The focus of the physical examination is thought to be the patient’s observation. It should start at the beginning of the appointment, or even better, through a summary from the assistant who placed the patient in the examination room.
It should assess the patient’s capacity to stand up from a correct posture (as well as other positional changes), stride in the hallway (for any ailments involving the lower extremities, for example), use of extremities for tasks, and facial gestures while carrying out those duties.
It is important to document both synergistic and synergistic observations from the history and physical exam. You should look for signals that don’t match your symptoms, especially if you have CRPS.
It should be emphasized that favorable outcomes from these procedures are occasionally mistakenly interpreted as proof of fictitious disease and/or hoax claims. That might be true or might not. Often, it is thought that these might be advantageous when patients who are in pain subtly display a need for additional attention to the physical disease or occasionally may signify psychological disturbance.
They might only be a component of the clinical manifestations in the context of CRPS. However, their existence may suggest the need for a psychosocial assessment or consultation with other professionals, particularly if several indications are present in the setting of a major healing delay.

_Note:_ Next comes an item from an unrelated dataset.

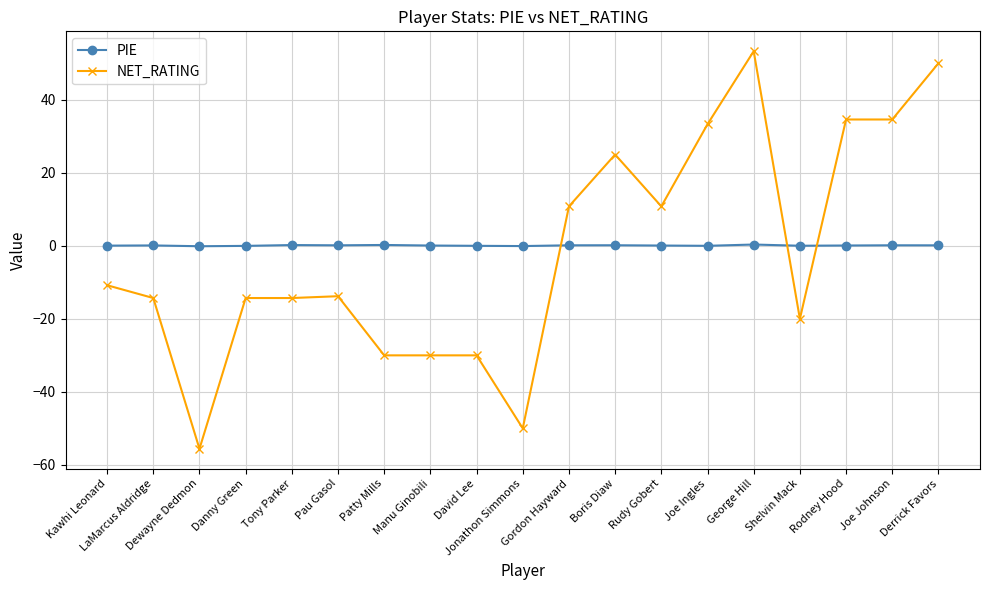

What position from the left is Joe Ingles?

14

Because many treatments can present similarly to CRPS and because the subjectively reported symptoms of CRPS are frequently inconsistent with both the presenting history and initial objective findings, making a correct diagnosis in the context of conceivable CRPS can be very challenging.
The following conditions may be included in the differential diagnosis of CRPS but are not required to be: neuropathic pain syndromes (peripheral [poly] neuropathy, brain entrapment, radiculopathy, post-herpetic neuralgia, plexopathy, and motor neuron disease); vascular diseases (thrombosis, atherosclerosis, and Raynaud’s phenomenon); inflammation (erysipelas, hip pain, seronegative arthritis, thyroid disorders, diabetes mellitus, alcoholic polyneuropathy, or psychological or behavioral issues (such as somatoform pain syndromes, Munchhausen syndrome, compensatory neurosis, malingering, and factitious disorder).

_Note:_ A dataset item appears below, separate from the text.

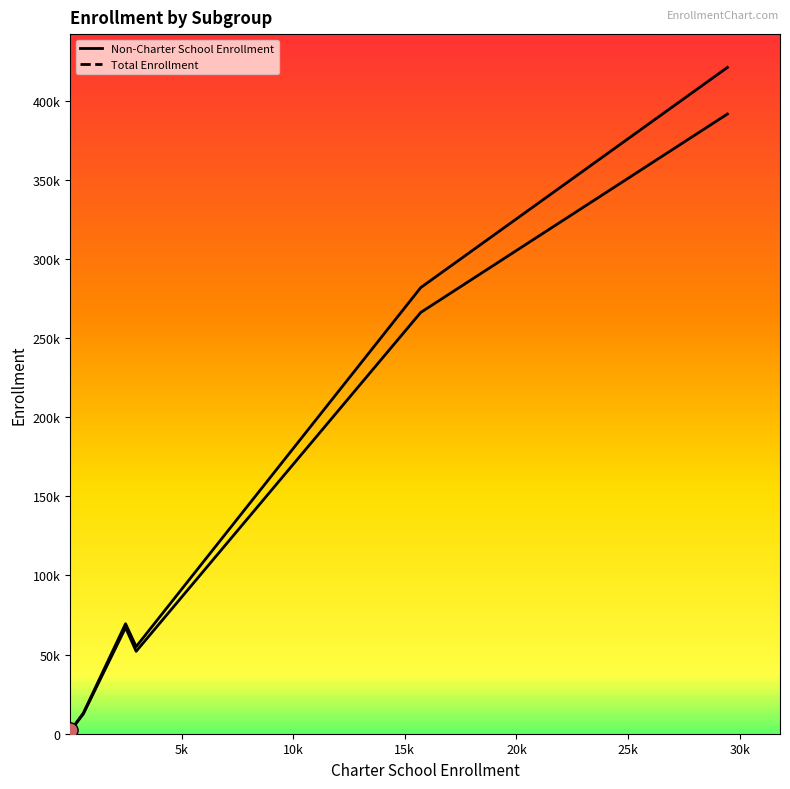

At how many categories does at least one series exceed 398785?

1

This list only serves to illustrate the intricacy of the differential diagnosis; it is not meant to be comprehensive. Furthermore, it should not be assumed that the presence of diagnoses like compensating neurosis, malingering, or factitious disease invalidates the validity of the pain symptoms of individuals with CRPS.
It is rather to test the patient’s skills in the CRPS setting so that the measures can be followed up on in later clinic visits where the patient receives rehabilitation therapy. These might include the next:
- Walking distance (check the patient’s ability to go farther in the hallway or outside, then ask them about their progress at the same time).

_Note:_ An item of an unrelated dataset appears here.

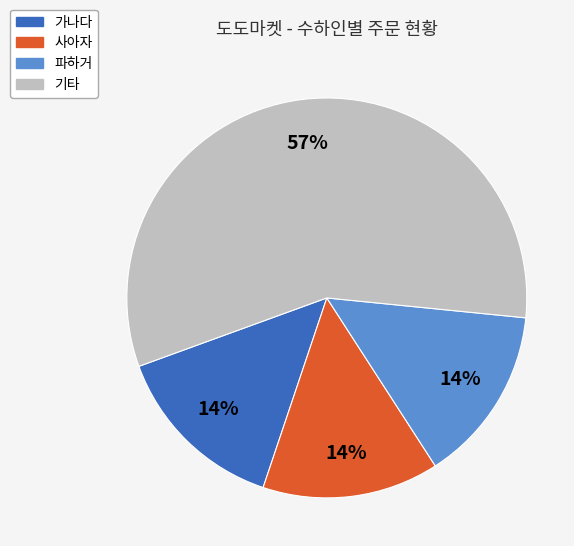

Is there any slice that represents more than half of the pie?

Yes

- The ability to climb stairs (going with the patient to the closest stairwell and having observational skills).
- Dynamometer measurements of grip strength
- Pinch power
- Continual toe elevates (number able to perform)
- Walking heel distance
- The squat (number)
- Results of the sensory examination (e.g., monofilaments)
- Movement in the examination room not consistent with pain or injury problem
This enables more informed decision-making regarding physical activity and other benchmarks and is thought to be very beneficial in accelerating the patient’s recovery. Another suggested strategy is to monitor patient improvement using proven functional assessment tools.